Spot gold was up 0.4% at $1,788.06 per ounce by 0743 GMT, its highest level since early October 2012.
U.S. gold futures rose 0.4% to $1,807.10.
“Gold as a bond alternative and as a general hedge is still dominant. The macro-factor driving this right now is that there is still a high degree of uncertainty about global growth outlook going forward,” said IG Markets analyst Kyle Rodda.
“On top of this, while inflation expectations have picked-up a little, markets are betting that policymakers will continue to do what they can to suppress yields in order to stimulate economies and support financial conditions.”
Lower bond yields reduce the opportunity cost of holding non-interest bearing gold.
A spike in U.S. coronavirus cases in the recent days has cast a shadow on hopes for a quicker economic recovery, driving inflows into safe-haven assets.
U.S. Treasury Secretary Steven Mnuchin and Federal Reserve Chairman Jerome Powell pledged to do more for the economy as it battles the impact of a pandemic that has infected more than 10.48 million people worldwide so far.
However, recent better-than-expected economic readings provided some relief to nervous investors, supporting demand for Asian equities.
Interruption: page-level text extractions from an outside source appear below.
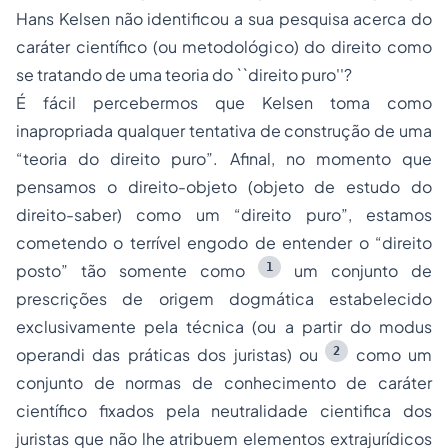
Hans Kelsen não identificou a sua pesquisa acerca do
caráter científico (ou metodológico) do direito como
se tratando de uma teoria do ``direito puro''?
É fácil percebermos que Kelsen toma como
inapropriada qualquer tentativa de construção de uma
“teoria do direito puro”. Afinal, no momento que
pensamos o direito-objeto (objeto de estudo do
direito-saber) como um “direito puro”, estamos
cometendo o terrível engodo de entender o “direito
1
posto” tão somente como
um conjunto de
prescrições de origem dogmática estabelecido
exclusivamente pela técnica (ou a partir do
modus
2
operandi
das práticas dos juristas) ou
como um
conjunto de normas de conhecimento de caráter
científico fixados pela neutralidade cientifica dos
juristas que não lhe atribuem elementos extrajurídicos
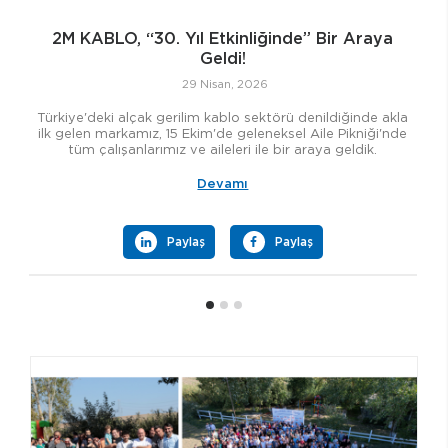
m
2M KABLO, “30. Yıl Etkinliğinde” Bir Araya
Geldi!
29 Nisan, 2026
20
,
Türkiye'deki alçak gerilim kablo sektörü denildiğinde akla
ilk gelen markamız, 15 Ekim'de geleneksel Aile Pikniği'nde
tüm çalışanlarımız ve aileleri ile bir araya geldik.
Devamı
Paylaş
Paylaş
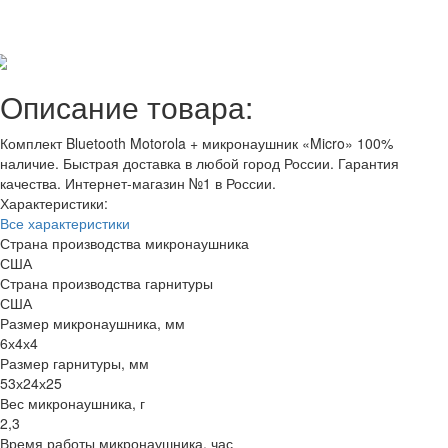
Отзывов: 10
Добавить отзыв
Описание товара:
Комплект Bluetooth Motorola + микронаушник «Micro» 100%
наличие. Быстрая доставка в любой город России. Гарантия
качества. Интернет-магазин №1 в России.
Характеристики:
Все характеристики
Страна производства микронаушника
США
Страна производства гарнитуры
США
Размер микронаушника, мм
6х4х4
Размер гарнитуры, мм
53х24х25
Вес микронаушника, г
2,3
Время работы микронаушника, час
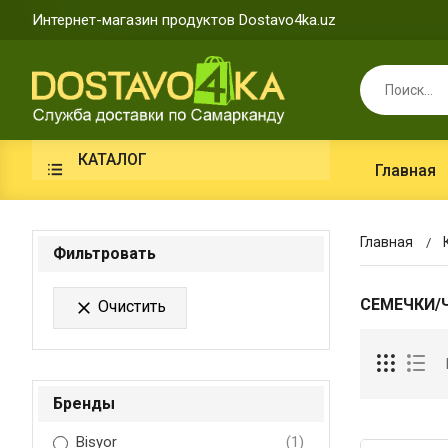
Интернет-магазин продуктов Dostavo4ka.uz
КАТАЛОГ
Главная
Главная
Фильтровать
СЕМЕЧКИ/
Очистить

Бренды
Bisyor
(1)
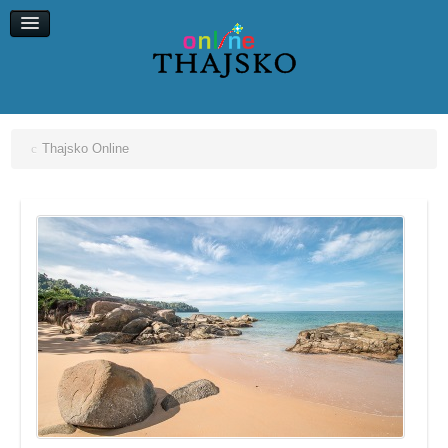
Koh Chang
Koh Kood
Koh Maak
Koh Lipe, Koh Ngai
Thajsko Online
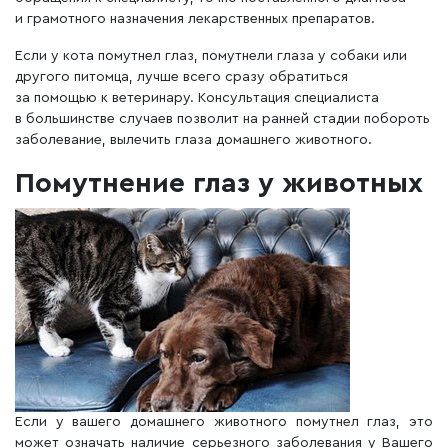
и грамотного назначения лекарственных препаратов.
Если у кота помутнел глаз, помутнели глаза у собаки или
другого питомца, лучше всего сразу обратиться
за помощью к ветеринару. Консультация специалиста
в большинстве случаев позволит на ранней стадии побороть
заболевание, вылечить глаза домашнего животного.
Помутнение глаз у животных
Если у вашего домашнего животного помутнел глаз, это
может означать наличие серьезного заболевания у Вашего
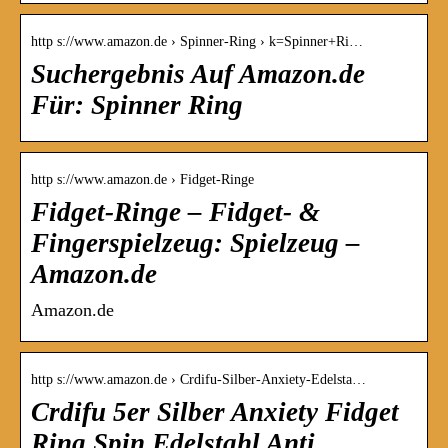
http s://www.amazon.de › Spinner-Ring › k=Spinner+Ri…
Suchergebnis Auf Amazon.de
Für: Spinner Ring
http s://www.amazon.de › Fidget-Ringe
Fidget-Ringe – Fidget- &
Fingerspielzeug: Spielzeug –
Amazon.de
Amazon.de
http s://www.amazon.de › Crdifu-Silber-Anxiety-Edelsta…
Crdifu 5er Silber Anxiety Fidget
Ring Spin Edelstahl Anti …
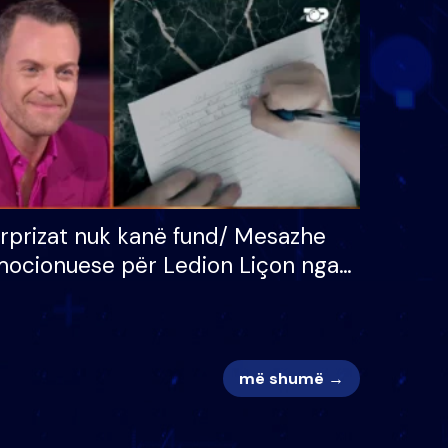
 për
S’kemi ndonjë letër divorci
adh
apo jo?
rprizat nuk kanë fund/ Mesazhe
ocionuese për Ledion Liçon nga
na dhe fëmijët e tij, moderatori
k i mban dot lotët: Nuk meritoj…
më shumë →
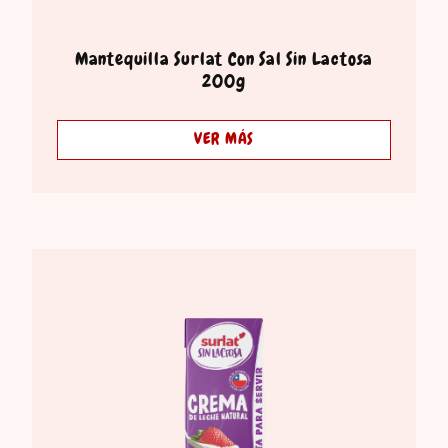
Mantequilla Surlat Con Sal Sin Lactosa
200g
VER MÁS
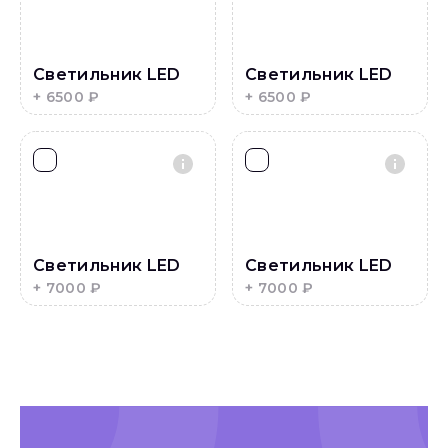
Светильник LED
Светильник LED
+
6500
₽
+
6500
₽
Светильник LED
Светильник LED
+
7000
₽
+
7000
₽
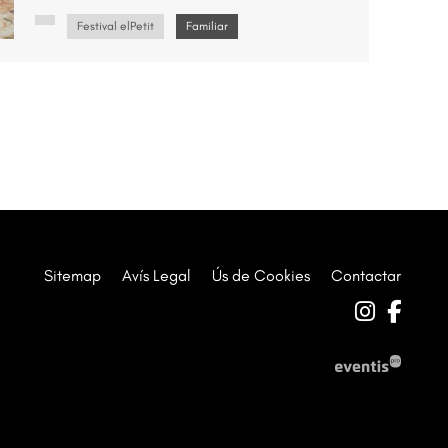
Festival elPetit
Familiar
Sitemap
|
Avís Legal
|
Ús de Cookies
|
Contactar
Link a 
Link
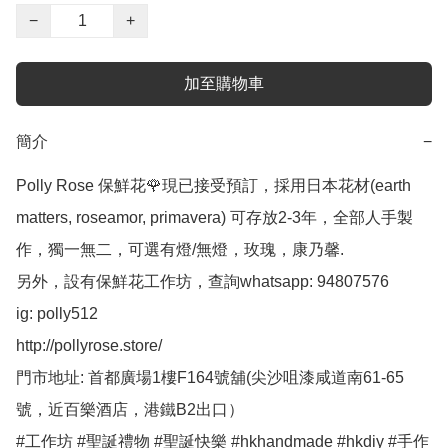
−
+
加至購物車
簡介
−
Polly Rose 保鮮花🌹現已接受預訂，採用日本花材(earth 
matters, roseamor, primavera) 可存放2-3年，全部人手製
作，獨一無二，可選有燈/無燈，玫瑰，康乃馨.

另外，設有保鮮花工作坊，查詢whatsapp: 94807576

ig: polly512 

http://pollyrose.store/

門市地址: 首都廣場1樓F164號舖(尖沙咀漆咸道南61-65
號，近百樂酒店，港鐵B2出口）

#工作坊 #聖誕禮物 #聖誕快樂 #hkhandmade #hkdiy #手作 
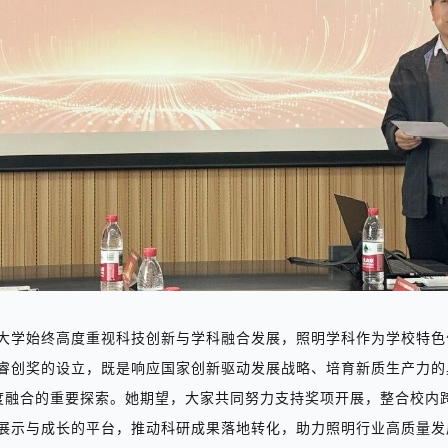
大学始终高度重视科技创新与学科融合发展，照明学科作为学校特色
睿创奖的设立，既是响应国家创新驱动发展战略、培育新质生产力的
度融合的重要探索。她
期望，大家共同努力
支持奖项开展，整合校内
展示与成长的平台，推动科研成果落地转化，助力照明行业高质量发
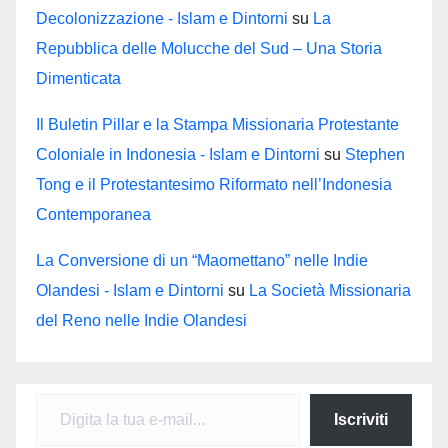
Decolonizzazione - Islam e Dintorni
su
La
Repubblica delle Molucche del Sud – Una Storia
Dimenticata
Il Buletin Pillar e la Stampa Missionaria Protestante
Coloniale in Indonesia - Islam e Dintorni
su
Stephen
Tong e il Protestantesimo Riformato nell’Indonesia
Contemporanea
La Conversione di un “Maomettano” nelle Indie
Olandesi - Islam e Dintorni
su
La Società Missionaria
del Reno nelle Indie Olandesi
Digita la tua e-mail...
Iscriviti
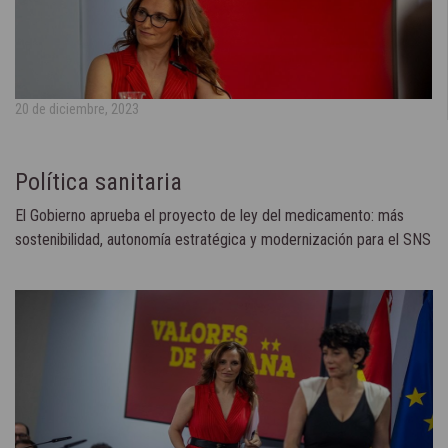
20 de diciembre, 2023
Política sanitaria
El Gobierno aprueba el proyecto de ley del medicamento: más
sostenibilidad, autonomía estratégica y modernización para el SNS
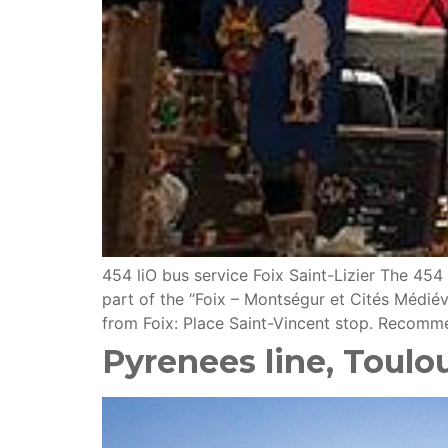
454 liO bus service Foix Saint-Lizier The 454
part of the “Foix – Montségur et Cités Médié
from Foix: Place Saint-Vincent stop. Recomm
Pyrenees line, Toulo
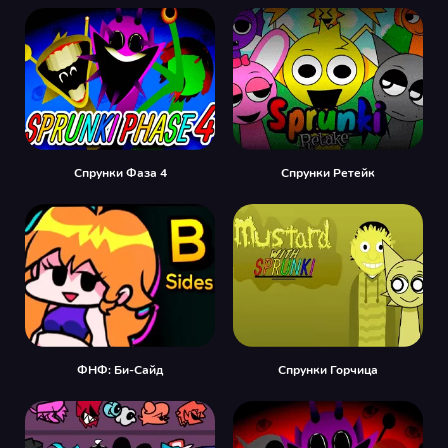
Спрунки Фаза 4
Спрунки Ретейк
ФНФ: Би-Сайд
Спрунки Горчица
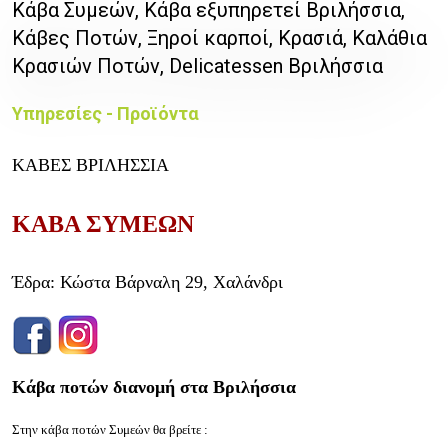
Κάβα Συμεών, Κάβα εξυπηρετεί Βριλήσσια,
Κάβες Ποτών, Ξηροί καρποί, Κρασιά, Καλάθια
Κρασιών Ποτών, Delicatessen Βριλήσσια
Υπηρεσίες - Προϊόντα
ΚΑΒΕΣ ΒΡΙΛΗΣΣΙΑ
ΚΑΒΑ ΣΥΜΕΩΝ
Έδρα: Κώστα Βάρναλη 29, Χαλάνδρι
Κάβα ποτών διανομή στα Βριλήσσια
Στην κάβα ποτών Συμεών θα βρείτε :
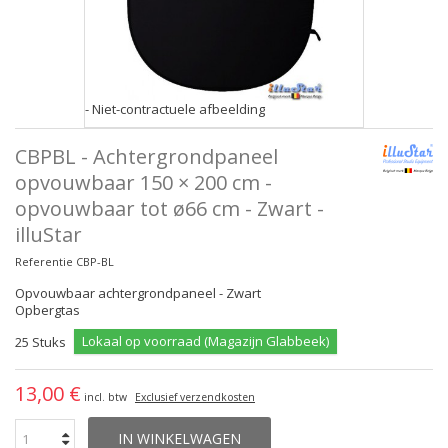
- Niet-contractuele afbeelding
CBPBL - Achtergrondpaneel
opvouwbaar 150 × 200 cm -
opvouwbaar tot ø66 cm - Zwart -
illuStar
Referentie
CBP-BL
Opvouwbaar achtergrondpaneel - Zwart
Opbergtas
Lokaal op voorraad (Magazijn Glabbeek)
25
Stuks
13,00 €
incl. btw
Exclusief verzendkosten
IN WINKELWAGEN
Focus now shifts to the U.S. Institute for Supply Management’s purchasing managers’ index (PMI) for manufacturing due later in the day.
On the technical front, spot gold may test a resistance at $1,789 per ounce, a break above which could lead to a gain into $1,795-$1,806 range, Reuters technical analyst Wang Tao said.
Elsewhere, palladium eased 0.1% to $1,927.87 per ounce, while platinum rose 1.2% to $826.23 and silver gained 0.9% at $18.28.